For those that were diagnosed at an age where they both remember their friendships before and after diagnosis, teens can often realize how different they can be treated. We spoke to Klaire (16) about her experiences with friendships, as she was diagnosed only three years ago.
Do you feel like most of your friends understand your diabetes?
“I feel like my friends get the concept of diabetes. But, I don’t think they understand the severity of it. Like, when I leave the classroom to check my blood sugar they think that I am leaving to skip class. But what they do not understand is that I’m really going to check my blood sugar and get a juice box because I’m low. They don’t understand that if I don’t leave something bad can happen.”
How do your friends demonstrate that they care about your diabetes?
“When I was first diagnosed my best friend helped a lot when I was low. She would do anything in her power to get me what I needed. But, now she sees it as a peeve of hers. When I’m low at school and I have run out of juice boxes and I need to borrow a dollar, she won’t give one to me (which is understandable) and she will tell me I am irresponsible. Then she will go to the vending machine and get something for her self and I can’t have anything. My friends used to care. But, now I feel like they think it’s old news and they are tired of it. I do always have juice on me, however, once in a blue moon I don’t and I turn into the most irresponsible person ever, so they say.”
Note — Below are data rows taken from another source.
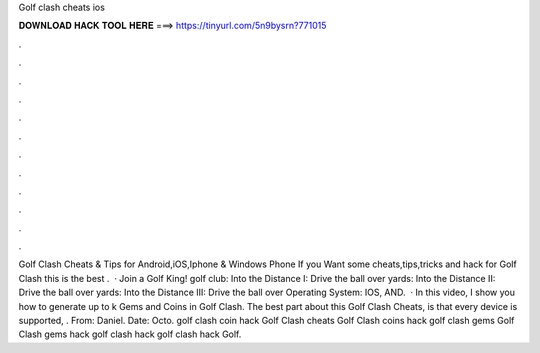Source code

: Golf clash cheats ios

𝐃𝐎𝐖𝐍𝐋𝐎𝐀𝐃 𝐇𝐀𝐂𝐊 𝐓𝐎𝐎𝐋 𝐇𝐄𝐑𝐄 ===> https://tinyurl.com/5n9bysrn?771015

.

.

.

.

.

.

.

.

.

.

.

.

Golf Clash Cheats & Tips for Android,iOS,Iphone & Windows Phone If you Want some cheats,tips,tricks and hack for Golf Clash this is the best .  · Join a Golf King! golf club: Into the Distance I: Drive the ball over yards: Into the Distance II: Drive the ball over yards: Into the Distance III: Drive the ball over Operating System: IOS, AND.  · In this video, I show you how to generate up to k Gems and Coins in Golf Clash. The best part about this Golf Clash Cheats, is that every device is supported, . From: Daniel. Date: Octo. golf clash coin hack Golf Clash cheats Golf Clash coins hack golf clash gems Golf Clash gems hack golf clash hack golf clash hack Golf.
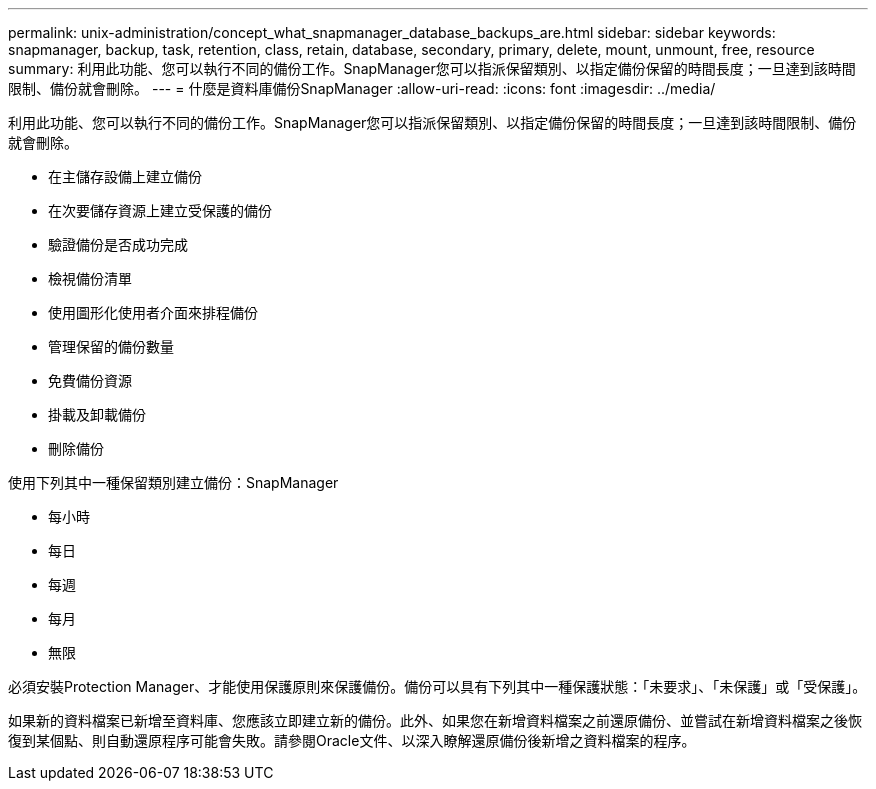 ---
permalink: unix-administration/concept_what_snapmanager_database_backups_are.html 
sidebar: sidebar 
keywords: snapmanager, backup, task, retention, class, retain, database, secondary, primary, delete, mount, unmount, free, resource 
summary: 利用此功能、您可以執行不同的備份工作。SnapManager您可以指派保留類別、以指定備份保留的時間長度；一旦達到該時間限制、備份就會刪除。 
---
= 什麼是資料庫備份SnapManager
:allow-uri-read: 
:icons: font
:imagesdir: ../media/


[role="lead"]
利用此功能、您可以執行不同的備份工作。SnapManager您可以指派保留類別、以指定備份保留的時間長度；一旦達到該時間限制、備份就會刪除。

* 在主儲存設備上建立備份
* 在次要儲存資源上建立受保護的備份
* 驗證備份是否成功完成
* 檢視備份清單
* 使用圖形化使用者介面來排程備份
* 管理保留的備份數量
* 免費備份資源
* 掛載及卸載備份
* 刪除備份


使用下列其中一種保留類別建立備份：SnapManager

* 每小時
* 每日
* 每週
* 每月
* 無限


必須安裝Protection Manager、才能使用保護原則來保護備份。備份可以具有下列其中一種保護狀態：「未要求」、「未保護」或「受保護」。

如果新的資料檔案已新增至資料庫、您應該立即建立新的備份。此外、如果您在新增資料檔案之前還原備份、並嘗試在新增資料檔案之後恢復到某個點、則自動還原程序可能會失敗。請參閱Oracle文件、以深入瞭解還原備份後新增之資料檔案的程序。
When you were diagnosed did any of your friends shy away because of your diabetes? Did you lose any friends?
“I didn’t particularly lose friends. At first I guess I gained some friends because they felt sorry for me, but then they ran off. I really have only one good close friend, she’s my best friend of 11 years and we don’t do anything without each other. She didn’t shy away but her parents where nervous to have me over at first.
How did you explain to your friends that you had diabetes?
“Usually when I explain to my friends that I have diabetes I take out my pump and I explain what it does. I also tell them how I need insulin to live. I go to a small school, so they know I have diabetes, but they all don’t understand what it is.”
When you meet new people (potential friends) do you tell them you have diabetes right away, wait for it to come in conversations or not tell them at all?
“My pump is always in a visible spot. I don’t usually bring it up unless we are about to eat and I don’t want to freak them out by just taking out my meter and checking my blood sugar. Usually people say, ‘Oh what’s that on the side of you? Is that a step counter?’ Then, that’s when I feel like I need to tell them about my diabetes.”
Do you feel like having diabetes limits your ability to hang out with your friends as often or participate in the same activities as them? If so, how?
“I don’t feel diabetes stops me from hanging out with my friends, but it does stop me from doing activities that they do while we hang out. Like, when they want to go swimming and I don’t really want to disconnect my pump for that long I feel left out. Or when my friend says, “hey, let’s go gets some ice cream and cupcakes.” That’s when I feel really left out. Whenever we go out and eat I always feel like the odd ball out of the group. I don’t order things with many carbs at all. I don’t like eating carbs because I hate what they do to me. I have an obsession with having a good A1c (5.6) and I don’t want it to be messed up by eating something stupid like cake. But, I will take a bite and when I take a bite people freak out and say things like, “OHHH NO, you can’t eat that can you?” I get very upset, because I feel like I have explained this whole situation eighteen million times and they still don’t get it. I’m at the point where I would rather stay home and do nothing then to go hang out with people because they are always judging my diabetes.